В наше время математика одержала блестящую победу над жадностью некоторых начальников городов; она уничтожила игорные дома. Спешу доказать, что такой же проект занимал мысли Бальи; он даже исполнил некоторую его часть. Никто, кроме Бальи, не восставал против картежных вертепов с большой силой и убедительностью.
«Объявляю, — писал парижский мэр от 5 мая 1790 г., — что в моих глазах игорные дома — общественный бич. Я думаю, что такие сборища не только не могут быть терпимы, но их надо открывать и преследовать, употребляя дозволительные средства, не нарушая спокойствия граждан».
«Считаю постыдным доход с этих домов. Я думаю, что даже для добра не надо покровительствовать порокам и беспорядкам. На основании этих правил я не позволил завести ни одного игорного дома. Я постоянно отказывал просьбам, постоянно объявлял, что буду преследовать недозволенные дома».
Если я прибавлю, что Бальи уничтожил травлю зверей, приучающую толпу к жестокосердию и кровожадности, то я в свою очередь могу спросить поверхностного писателя, чем он оправдается, назвав управление Бальи бесполезным?
14 мая 1791 г. Бальи явился в национальное собрание и от имени города Парижа требовал уничтожения порядка, относящегося до рождений, браков и смертности и приводящего к важным злоупотреблениям. Если ныне восстановлено согласие между гражданскими и религиозными постановления, то этим обязаны мы умной твердости Бальи.

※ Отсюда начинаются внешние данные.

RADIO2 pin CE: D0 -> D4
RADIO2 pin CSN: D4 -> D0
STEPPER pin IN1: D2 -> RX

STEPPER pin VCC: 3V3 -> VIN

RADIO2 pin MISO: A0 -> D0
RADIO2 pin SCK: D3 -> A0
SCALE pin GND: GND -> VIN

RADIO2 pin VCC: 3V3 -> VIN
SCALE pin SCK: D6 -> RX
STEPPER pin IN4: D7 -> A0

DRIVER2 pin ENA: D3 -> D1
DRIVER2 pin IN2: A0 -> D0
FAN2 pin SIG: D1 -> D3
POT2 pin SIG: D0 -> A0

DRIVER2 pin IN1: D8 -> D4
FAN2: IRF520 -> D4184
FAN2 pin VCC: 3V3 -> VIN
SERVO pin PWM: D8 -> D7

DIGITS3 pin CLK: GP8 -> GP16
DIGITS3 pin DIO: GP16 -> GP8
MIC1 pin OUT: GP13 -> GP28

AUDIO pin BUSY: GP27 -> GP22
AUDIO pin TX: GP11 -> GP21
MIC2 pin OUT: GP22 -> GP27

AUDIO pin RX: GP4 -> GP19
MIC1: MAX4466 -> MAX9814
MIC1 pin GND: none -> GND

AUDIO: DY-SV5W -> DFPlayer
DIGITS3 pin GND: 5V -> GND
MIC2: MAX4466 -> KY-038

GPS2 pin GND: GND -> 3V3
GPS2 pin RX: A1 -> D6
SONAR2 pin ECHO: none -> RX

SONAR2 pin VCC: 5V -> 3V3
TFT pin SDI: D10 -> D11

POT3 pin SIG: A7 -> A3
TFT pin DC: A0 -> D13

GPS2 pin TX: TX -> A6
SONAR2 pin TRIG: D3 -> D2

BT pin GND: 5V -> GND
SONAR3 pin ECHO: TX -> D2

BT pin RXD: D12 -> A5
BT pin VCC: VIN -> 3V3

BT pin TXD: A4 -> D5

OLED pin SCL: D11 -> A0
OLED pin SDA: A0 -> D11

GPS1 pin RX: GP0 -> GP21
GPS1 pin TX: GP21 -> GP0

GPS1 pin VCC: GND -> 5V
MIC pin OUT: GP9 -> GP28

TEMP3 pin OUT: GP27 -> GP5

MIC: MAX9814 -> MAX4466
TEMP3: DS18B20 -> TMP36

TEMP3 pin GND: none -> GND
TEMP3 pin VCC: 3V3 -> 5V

Всякий правитель должен обращать внимание на несчастных, заключаемых в тюрьму. Бальи не забыл этого святого долга. В конце 1790 г. старые суды не имели уже никакой нравственной силы, а новые не были еще учреждены. Такое состояние правосудия раздирало душу академика. 18 ноября он выразил свою горесть национальному собранию.
«Господа, тюрьмы переполнены. Невинные ожидают правосудия, виновные — конца угрызений их совести. Все дышат зараженным воздухом, и болезни производят страшные опустошения. Там обитает отчаяние. Отчаяние говорит: или умертвите или судите. Посещая тюрьмы, мы слышим раздирающие вопли родственников заключенных и хотим, чтоб их услыхали отцы отечества. Мы напоминаем им, что в тюрьмах, жилищах преступления, скорби и болезней, время кажется остановившимся: месяц считается веком... Мы требуем, чтобы суды очистили тюрьмы оправданием невинных и справедливым наказанием виновных».